▶ _Input material_
•••

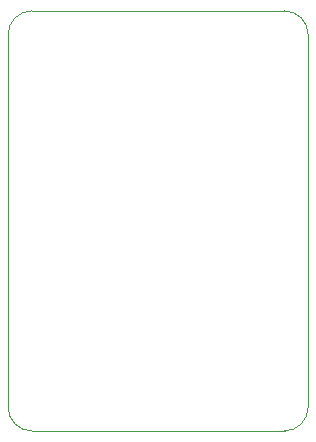
<source format=gbr>
%TF.GenerationSoftware,KiCad,Pcbnew,7.0.8*%
%TF.CreationDate,2023-11-04T19:06:47-07:00*%
%TF.ProjectId,Mini_Comp_Switch,4d696e69-5f43-46f6-9d70-5f5377697463,rev?*%
%TF.SameCoordinates,Original*%
%TF.FileFunction,Profile,NP*%
%FSLAX46Y46*%
G04 Gerber Fmt 4.6, Leading zero omitted, Abs format (unit mm)*
G04 Created by KiCad (PCBNEW 7.0.8) date 2023-11-04 19:06:47*
%MOMM*%
%LPD*%
G01*
G04 APERTURE LIST*
%TA.AperFunction,Profile*%
%ADD10C,0.100000*%
%TD*%
G04 APERTURE END LIST*
D10*
X168180000Y-76200000D02*
X146780000Y-76200000D01*
X146780000Y-40640000D02*
X168180000Y-40640000D01*
X146780000Y-40640000D02*
G75*
G03*
X144780000Y-42640000I0J-2000000D01*
G01*
X168180000Y-76200000D02*
G75*
G03*
X170180000Y-74200000I0J2000000D01*
G01*
X144780000Y-74200000D02*
G75*
G03*
X146780000Y-76200000I2000000J0D01*
G01*
X170180000Y-42640000D02*
X170180000Y-74200000D01*
X170180000Y-42640000D02*
G75*
G03*
X168180000Y-40640000I-2000000J0D01*
G01*
X144780000Y-74200000D02*
X144780000Y-42640000D01*
M02*

</source>
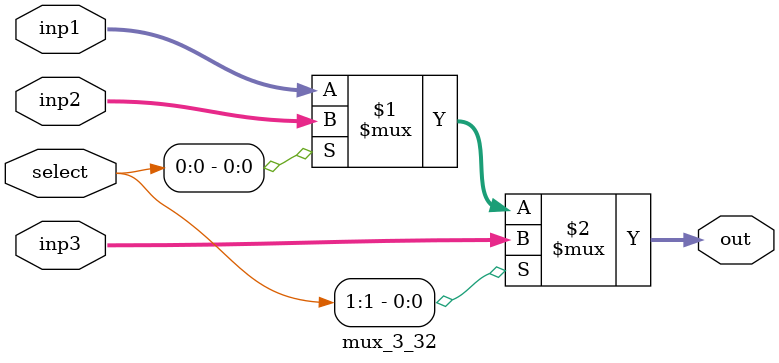
<source format=sv>
`timescale 1ns/1ns
module mux_3_32(input [31:0] inp1,inp2,inp3, input[1:0] select, output [31:0] out);
  assign out = select[1] ? inp3 : (select[0] ? inp2 : inp1);
endmodule
</source>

•••

Repeat exactly the lines from the one containing "X170180000Y-74200000D01*" to the last line of the data above, both included, and write no pictures into the copy.

X170180000Y-74200000D01*
X170180000Y-42640000D02*
G75*
G03*
X168180000Y-40640000I-2000000J0D01*
G01*
X144780000Y-74200000D02*
X144780000Y-42640000D01*
M02*

</source>
<source format=sv>
`timescale 1ns/1ns
module mux_3_32(input [31:0] inp1,inp2,inp3, input[1:0] select, output [31:0] out);
  assign out = select[1] ? inp3 : (select[0] ? inp2 : inp1);
endmodule
</source>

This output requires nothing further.